→ Actions to take:
**a)** According to the MySQL ORDER BY thread, what hint caused the index to be used?
**b)** In the MySQL ORDER BY thread, write out the part from "SELECT * FROM person" up to and including "than a filesort.", swapping "filesort" for "external sort".
**c)** Under "My questions are:" in the MySQL ORDER BY thread, which questions does the poster list? Give all of them.

→ Exercise passage:
Mysql – Must an index cover all selected columns for it to be used for ORDER BY

indexinnodbMySQLorder-by

Over at SO, someone recently asked Why isn't ORDER BY using the index?

The situation involved a simple InnoDB table in MySQL comprising three columns and 10k rows. One of the columns, an integer, was indexed—and the OP sought to retrieve his entire table sorted on that column:

SELECT * FROM person ORDER BY age

He attached EXPLAIN output showing that this query was resolved with a filesort (rather than the index) and asked why that would be.

Despite the hint FORCE INDEX FOR ORDER BY (age) causing the index to be used, someone answered (with supporting comments/upvotes from others) that an index is only used for sorting when the selected columns are all read from the index (i.e. as would normally be indicated by Using index in the Extra column of EXPLAIN output). An explanation was later given that traversing the index and then fetching columns from the table results in random I/O, which MySQL views as more expensive than a filesort.

This appears to fly in the face of the manual chapter on ORDER BY Optimization, which not only conveys the strong impression that satisfying ORDER BY from an index is preferable to performing additional sorting (indeed, filesort is a combination of quicksort and mergesort and therefore must have a lower bound of Ω(nlog n); whilst walking through the index in order and seeking into the table ought to be O(n)—so this makes perfect sense), but it also neglects to mention this alleged "optimisation" whilst also stating:

The following queries use the index to resolve the ORDER BY part:
SELECT * FROM t1
  ORDER BY key_part1,key_part2,... ;

To my reading, that is precisely the case in this situation (yet the index was not being used without an explicit hint).

My questions are:

Is it indeed necessary for all selected columns to be indexed in order for MySQL to choose to use the index?
- If so, where is this documented (if at all)?
- If not, what was going on here?

Best Answer

Is it indeed necessary for all selected columns to be indexed in order for MySQL to choose to use the index?

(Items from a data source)
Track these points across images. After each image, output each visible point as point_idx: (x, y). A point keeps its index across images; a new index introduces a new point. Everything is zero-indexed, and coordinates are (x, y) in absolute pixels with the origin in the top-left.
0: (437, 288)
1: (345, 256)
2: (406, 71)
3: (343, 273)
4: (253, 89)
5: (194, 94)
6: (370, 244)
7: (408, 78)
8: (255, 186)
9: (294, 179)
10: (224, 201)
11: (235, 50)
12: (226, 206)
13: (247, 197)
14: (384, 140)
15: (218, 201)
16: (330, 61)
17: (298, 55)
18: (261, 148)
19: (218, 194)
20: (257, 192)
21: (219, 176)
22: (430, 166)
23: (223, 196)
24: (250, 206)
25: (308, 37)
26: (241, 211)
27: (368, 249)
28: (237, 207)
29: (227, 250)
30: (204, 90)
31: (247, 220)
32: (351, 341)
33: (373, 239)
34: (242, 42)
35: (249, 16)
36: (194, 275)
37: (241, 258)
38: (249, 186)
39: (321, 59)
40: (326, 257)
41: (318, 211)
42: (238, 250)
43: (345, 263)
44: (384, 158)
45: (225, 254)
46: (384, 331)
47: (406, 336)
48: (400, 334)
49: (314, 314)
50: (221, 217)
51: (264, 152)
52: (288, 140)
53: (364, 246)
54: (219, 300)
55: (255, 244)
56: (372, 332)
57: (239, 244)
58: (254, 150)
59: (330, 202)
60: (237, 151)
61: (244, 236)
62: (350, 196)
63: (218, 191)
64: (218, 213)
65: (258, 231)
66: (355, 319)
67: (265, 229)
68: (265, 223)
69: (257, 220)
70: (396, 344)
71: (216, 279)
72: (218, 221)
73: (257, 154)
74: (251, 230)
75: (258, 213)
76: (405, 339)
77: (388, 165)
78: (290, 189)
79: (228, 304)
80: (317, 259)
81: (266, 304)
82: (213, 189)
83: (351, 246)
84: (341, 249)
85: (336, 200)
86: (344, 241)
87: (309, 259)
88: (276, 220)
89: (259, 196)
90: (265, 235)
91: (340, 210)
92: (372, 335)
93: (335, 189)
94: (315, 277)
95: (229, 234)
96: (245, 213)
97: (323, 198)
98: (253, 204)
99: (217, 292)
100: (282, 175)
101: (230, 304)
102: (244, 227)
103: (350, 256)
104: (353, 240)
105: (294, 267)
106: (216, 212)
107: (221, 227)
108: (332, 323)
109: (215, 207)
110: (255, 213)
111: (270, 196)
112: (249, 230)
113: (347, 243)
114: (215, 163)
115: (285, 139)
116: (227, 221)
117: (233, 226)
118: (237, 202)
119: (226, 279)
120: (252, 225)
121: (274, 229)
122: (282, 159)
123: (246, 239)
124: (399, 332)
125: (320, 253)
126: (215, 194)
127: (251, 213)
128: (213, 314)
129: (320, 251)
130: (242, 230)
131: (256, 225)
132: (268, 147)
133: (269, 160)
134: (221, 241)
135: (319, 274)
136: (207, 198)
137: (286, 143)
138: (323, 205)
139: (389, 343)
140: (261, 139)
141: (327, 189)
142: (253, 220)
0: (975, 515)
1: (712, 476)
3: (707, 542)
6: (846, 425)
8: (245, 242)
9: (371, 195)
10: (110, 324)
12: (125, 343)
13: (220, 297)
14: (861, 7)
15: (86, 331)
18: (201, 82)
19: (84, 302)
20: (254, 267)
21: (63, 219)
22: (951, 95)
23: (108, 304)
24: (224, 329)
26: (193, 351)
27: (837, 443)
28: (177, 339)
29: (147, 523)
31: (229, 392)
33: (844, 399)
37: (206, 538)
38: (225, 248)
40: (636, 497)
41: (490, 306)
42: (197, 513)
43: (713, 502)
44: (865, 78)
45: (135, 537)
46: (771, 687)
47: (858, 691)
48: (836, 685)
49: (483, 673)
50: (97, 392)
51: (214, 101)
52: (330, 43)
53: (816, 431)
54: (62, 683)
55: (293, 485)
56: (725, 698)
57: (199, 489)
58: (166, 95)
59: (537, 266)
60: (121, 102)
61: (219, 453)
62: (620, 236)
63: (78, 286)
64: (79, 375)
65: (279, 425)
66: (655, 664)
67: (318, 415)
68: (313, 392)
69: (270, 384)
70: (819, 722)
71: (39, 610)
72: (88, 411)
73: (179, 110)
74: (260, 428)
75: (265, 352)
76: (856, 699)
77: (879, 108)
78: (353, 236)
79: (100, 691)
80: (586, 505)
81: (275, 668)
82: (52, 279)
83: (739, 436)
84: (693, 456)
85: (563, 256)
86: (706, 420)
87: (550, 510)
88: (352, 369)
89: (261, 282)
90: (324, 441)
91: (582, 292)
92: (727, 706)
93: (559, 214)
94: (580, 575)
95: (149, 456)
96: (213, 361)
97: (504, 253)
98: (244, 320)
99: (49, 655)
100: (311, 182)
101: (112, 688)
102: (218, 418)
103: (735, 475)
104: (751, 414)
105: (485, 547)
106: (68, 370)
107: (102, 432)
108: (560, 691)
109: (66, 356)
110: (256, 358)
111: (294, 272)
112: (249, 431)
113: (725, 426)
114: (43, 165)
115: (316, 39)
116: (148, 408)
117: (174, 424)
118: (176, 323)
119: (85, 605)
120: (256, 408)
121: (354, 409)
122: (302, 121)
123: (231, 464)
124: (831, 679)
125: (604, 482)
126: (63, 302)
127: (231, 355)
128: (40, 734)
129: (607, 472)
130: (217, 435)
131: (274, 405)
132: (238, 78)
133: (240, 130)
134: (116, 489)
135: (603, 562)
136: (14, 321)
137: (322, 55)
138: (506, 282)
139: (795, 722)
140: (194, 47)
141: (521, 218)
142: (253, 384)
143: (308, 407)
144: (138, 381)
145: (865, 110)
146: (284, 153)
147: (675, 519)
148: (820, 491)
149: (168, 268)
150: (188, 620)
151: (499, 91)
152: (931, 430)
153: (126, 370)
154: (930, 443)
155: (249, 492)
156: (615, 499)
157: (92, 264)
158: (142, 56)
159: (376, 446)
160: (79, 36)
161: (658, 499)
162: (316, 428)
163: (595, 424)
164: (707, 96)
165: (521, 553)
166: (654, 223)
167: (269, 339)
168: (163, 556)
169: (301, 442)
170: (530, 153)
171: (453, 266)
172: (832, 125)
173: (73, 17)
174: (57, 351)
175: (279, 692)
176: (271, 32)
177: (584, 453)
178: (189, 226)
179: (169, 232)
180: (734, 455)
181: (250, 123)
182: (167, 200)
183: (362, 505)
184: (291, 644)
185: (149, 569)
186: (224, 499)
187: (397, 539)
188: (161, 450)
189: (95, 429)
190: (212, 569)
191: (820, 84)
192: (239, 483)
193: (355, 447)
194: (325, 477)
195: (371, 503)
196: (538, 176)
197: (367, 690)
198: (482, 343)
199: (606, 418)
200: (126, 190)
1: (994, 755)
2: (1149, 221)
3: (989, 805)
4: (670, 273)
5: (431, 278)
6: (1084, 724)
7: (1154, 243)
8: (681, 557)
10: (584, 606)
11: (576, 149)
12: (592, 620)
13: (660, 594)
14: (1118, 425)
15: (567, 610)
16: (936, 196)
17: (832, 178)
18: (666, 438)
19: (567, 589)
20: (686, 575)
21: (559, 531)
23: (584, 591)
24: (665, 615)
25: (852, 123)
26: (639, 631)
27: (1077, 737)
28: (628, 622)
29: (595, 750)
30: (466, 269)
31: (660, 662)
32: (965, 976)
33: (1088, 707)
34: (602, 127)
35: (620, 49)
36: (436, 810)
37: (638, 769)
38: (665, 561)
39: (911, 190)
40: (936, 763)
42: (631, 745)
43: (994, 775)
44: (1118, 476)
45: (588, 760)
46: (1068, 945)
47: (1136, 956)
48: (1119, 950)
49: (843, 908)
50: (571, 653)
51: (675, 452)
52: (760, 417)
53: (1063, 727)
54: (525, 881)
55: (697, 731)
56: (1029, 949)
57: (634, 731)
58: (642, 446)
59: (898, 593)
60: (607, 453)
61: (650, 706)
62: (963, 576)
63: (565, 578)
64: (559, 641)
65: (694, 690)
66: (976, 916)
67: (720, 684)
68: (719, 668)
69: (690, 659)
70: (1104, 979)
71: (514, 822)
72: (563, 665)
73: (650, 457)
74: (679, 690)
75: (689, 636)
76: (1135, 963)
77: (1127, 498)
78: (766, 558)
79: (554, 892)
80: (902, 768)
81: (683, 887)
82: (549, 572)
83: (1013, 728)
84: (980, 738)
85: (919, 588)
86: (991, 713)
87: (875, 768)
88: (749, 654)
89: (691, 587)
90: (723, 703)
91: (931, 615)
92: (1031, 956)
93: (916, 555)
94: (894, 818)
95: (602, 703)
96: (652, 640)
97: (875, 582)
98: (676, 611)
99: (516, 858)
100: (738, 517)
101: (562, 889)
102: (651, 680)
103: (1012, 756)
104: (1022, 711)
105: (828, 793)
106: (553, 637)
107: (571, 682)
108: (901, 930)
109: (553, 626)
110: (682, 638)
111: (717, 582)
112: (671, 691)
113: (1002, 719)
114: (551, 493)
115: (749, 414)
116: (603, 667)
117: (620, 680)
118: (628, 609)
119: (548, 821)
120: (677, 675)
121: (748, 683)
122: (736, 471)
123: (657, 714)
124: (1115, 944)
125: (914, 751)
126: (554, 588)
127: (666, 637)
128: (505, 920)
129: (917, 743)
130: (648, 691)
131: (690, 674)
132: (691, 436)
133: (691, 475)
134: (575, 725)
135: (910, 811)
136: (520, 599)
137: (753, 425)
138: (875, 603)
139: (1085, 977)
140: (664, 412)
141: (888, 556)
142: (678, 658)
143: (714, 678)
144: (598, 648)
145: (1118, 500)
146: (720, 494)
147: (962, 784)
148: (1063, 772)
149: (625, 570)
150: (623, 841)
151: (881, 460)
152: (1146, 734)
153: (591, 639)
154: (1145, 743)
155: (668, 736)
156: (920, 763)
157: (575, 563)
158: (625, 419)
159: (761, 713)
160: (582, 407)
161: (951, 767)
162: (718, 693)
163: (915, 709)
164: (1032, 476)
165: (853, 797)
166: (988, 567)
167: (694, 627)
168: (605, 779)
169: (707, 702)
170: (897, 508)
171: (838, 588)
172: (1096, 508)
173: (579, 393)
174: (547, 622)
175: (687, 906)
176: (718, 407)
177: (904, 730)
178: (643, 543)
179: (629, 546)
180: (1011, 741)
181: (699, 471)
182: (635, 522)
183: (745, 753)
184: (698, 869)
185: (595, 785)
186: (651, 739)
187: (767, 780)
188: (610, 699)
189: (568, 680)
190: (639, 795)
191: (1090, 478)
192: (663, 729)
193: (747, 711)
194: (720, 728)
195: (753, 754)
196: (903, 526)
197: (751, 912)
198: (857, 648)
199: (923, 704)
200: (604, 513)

→ Outputs in order:
**a)** FORCE INDEX FOR ORDER BY (age)

**b)**
SELECT * FROM person ORDER BY age

He attached EXPLAIN output showing that this query was resolved with a external sort (rather than the index) and asked why that would be.

Despite the hint FORCE INDEX FOR ORDER BY (age) causing the index to be used, someone answered (with supporting comments/upvotes from others) that an index is only used for sorting when the selected columns are all read from the index (i.e. as would normally be indicated by Using index in the Extra column of EXPLAIN output). An explanation was later given that traversing the index and then fetching columns from the table results in random I/O, which MySQL views as more expensive than a external sort.

**c)**
1. Is it indeed necessary for all selected columns to be indexed in order for MySQL to choose to use the index?
2. If so, where is this documented (if at all)?
3. If not, what was going on here?